## 任务目标
请原样复述数据中自开头起、至包含“Subject: <item>liver</item>.”的那一行止的各行，首尾两行均包括在内。输出中请略去图片。

## 所供资料
"""

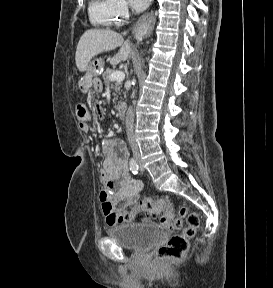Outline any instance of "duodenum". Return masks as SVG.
<instances>
[{"label":"duodenum","instance_id":"1","mask_svg":"<svg viewBox=\"0 0 273 288\" xmlns=\"http://www.w3.org/2000/svg\"><path fill=\"white\" fill-rule=\"evenodd\" d=\"M116 114L119 119H124L126 114V105L123 102H120L116 105Z\"/></svg>","mask_w":273,"mask_h":288}]
</instances>
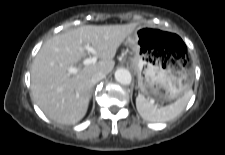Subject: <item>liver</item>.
<instances>
[{"instance_id": "obj_1", "label": "liver", "mask_w": 225, "mask_h": 155, "mask_svg": "<svg viewBox=\"0 0 225 155\" xmlns=\"http://www.w3.org/2000/svg\"><path fill=\"white\" fill-rule=\"evenodd\" d=\"M138 27L125 25H85L47 40L36 55L31 68V92L44 114L58 123L75 124L86 114L96 72L110 73L113 58L124 40ZM86 45L97 51L100 60L79 65L71 74L68 67L86 57Z\"/></svg>"}]
</instances>
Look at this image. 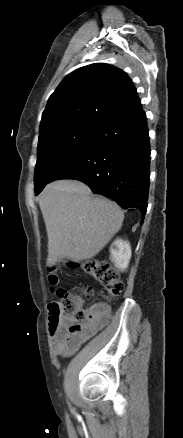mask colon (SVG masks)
I'll return each mask as SVG.
<instances>
[{"mask_svg": "<svg viewBox=\"0 0 183 438\" xmlns=\"http://www.w3.org/2000/svg\"><path fill=\"white\" fill-rule=\"evenodd\" d=\"M73 267L80 266L86 273L90 274L103 287L102 295L106 299L118 296L123 289V284L119 280L116 271L107 263L95 259H88L80 264H72ZM58 276L50 271L47 282L51 286L58 284ZM59 300L49 303V325L50 330L54 331L62 321H68V328L71 333H78L82 330V322L86 314L82 308L83 298L93 296L91 287H86L79 292H70L66 289L57 291Z\"/></svg>", "mask_w": 183, "mask_h": 438, "instance_id": "5ec220e1", "label": "colon"}]
</instances>
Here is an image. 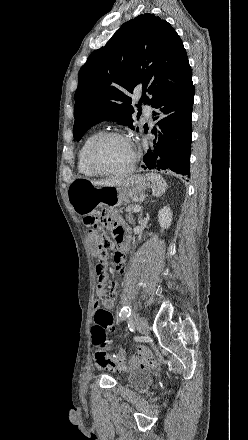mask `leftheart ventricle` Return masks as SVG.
I'll list each match as a JSON object with an SVG mask.
<instances>
[{"instance_id": "1", "label": "left heart ventricle", "mask_w": 248, "mask_h": 440, "mask_svg": "<svg viewBox=\"0 0 248 440\" xmlns=\"http://www.w3.org/2000/svg\"><path fill=\"white\" fill-rule=\"evenodd\" d=\"M133 151L128 140L113 137L103 141L94 153L95 165L103 171L116 172L128 166Z\"/></svg>"}]
</instances>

"""

## 结果如下
Outline any instance of "duodenum". Return masks as SVG.
<instances>
[{"label":"duodenum","instance_id":"1","mask_svg":"<svg viewBox=\"0 0 273 288\" xmlns=\"http://www.w3.org/2000/svg\"><path fill=\"white\" fill-rule=\"evenodd\" d=\"M116 114L119 119H124L126 114V105L123 102H120L116 105Z\"/></svg>","mask_w":273,"mask_h":288}]
</instances>
Subject: <item>liver</item>.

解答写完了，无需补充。